Yes not all siblings are close, but when the parents foster their relationships and handle conflict well, many are, and they can really enhance childhood and beyond

I think we can safely say the OP's scenario is not going to be like this though. These parents aren't handling conflict well and will split up over this issue, meaning there'll need to be either a step-parent in the mix which is more likely to lead to imbalance in the way the siblings are treated than in this ideal scenario. Or she'll use a sperm donor in which case there'll be no other parent to foster said relationship and even more inequality between the siblings. Again, the pro-sibling-at-all-costs posts cling to the fairytale and not a more grounded reality.

OneNeatBlueOrca · 08/08/2025 14:21

The sleep over point is pathetic. The grandchildren won't have sleep overs together as cousins. They'll be a half sibling relationship and a massive age gap.

Any grand children from the o p s daughter and grandchildren from her future child by another man will be so far apart in age, they will have nothing in common.

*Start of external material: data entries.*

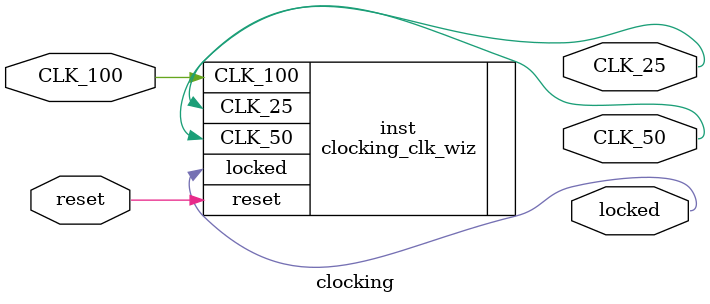
<source format=v>


`timescale 1ps/1ps

(* CORE_GENERATION_INFO = "clocking,clk_wiz_v5_4_2_0,{component_name=clocking,use_phase_alignment=true,use_min_o_jitter=false,use_max_i_jitter=false,use_dyn_phase_shift=false,use_inclk_switchover=false,use_dyn_reconfig=false,enable_axi=0,feedback_source=FDBK_AUTO,PRIMITIVE=MMCM,num_out_clk=2,clkin1_period=10.000,clkin2_period=10.000,use_power_down=false,use_reset=true,use_locked=true,use_inclk_stopped=false,feedback_type=SINGLE,CLOCK_MGR_TYPE=NA,manual_override=false}" *)

module clocking 
 (
  // Clock out ports
  output        CLK_50,
  output        CLK_25,
  // Status and control signals
  input         reset,
  output        locked,
 // Clock in ports
  input         CLK_100
 );

  clocking_clk_wiz inst
  (
  // Clock out ports  
  .CLK_50(CLK_50),
  .CLK_25(CLK_25),
  // Status and control signals               
  .reset(reset), 
  .locked(locked),
 // Clock in ports
  .CLK_100(CLK_100)
  );

endmodule

</source>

The cousins will not all be having sleepovers together.

SeaShellsSanctuary1 · 08/08/2025 14:23

Is it now not ok for anyone to change their mind??

OneNeatBlueOrca · 08/08/2025 14:23

pinkdelight · 08/08/2025 14:21

Yes not all siblings are close, but when the parents foster their relationships and handle conflict well, many are, and they can really enhance childhood and beyond

I think we can safely say the OP's scenario is not going to be like this though. These parents aren't handling conflict well and will split up over this issue, meaning there'll need to be either a step-parent in the mix which is more likely to lead to imbalance in the way the siblings are treated than in this ideal scenario. Or she'll use a sperm donor in which case there'll be no other parent to foster said relationship and even more inequality between the siblings. Again, the pro-sibling-at-all-costs posts cling to the fairytale and not a more grounded reality.

And what about the sperm donor child, realizing his or her sister, goes off to spend time with their dad?And they don't have another parent. Possible jealousy and resentment there.

Maybe they'll enjoy just having mum and no one else.But maybe they won't.

NeelyOHara · 08/08/2025 14:23

OxfordInkling · 08/08/2025 08:12

I don’t think there’s really any coming back from hate. Especially if counselling is rejected.

Personally, at 38 I would start a divorce quickly and do IUI alone to try and get a second child. Even if it didn’t succeed, I’d then know I did all I could.

So one child has a dad, and the other doesn’t? How incredibly selfish.

OneNeatBlueOrca · 08/08/2025 14:24

SeaShellsSanctuary1 · 08/08/2025 14:23

Is it now not ok for anyone to change their mind??

Not when a woman wants a child at all costs.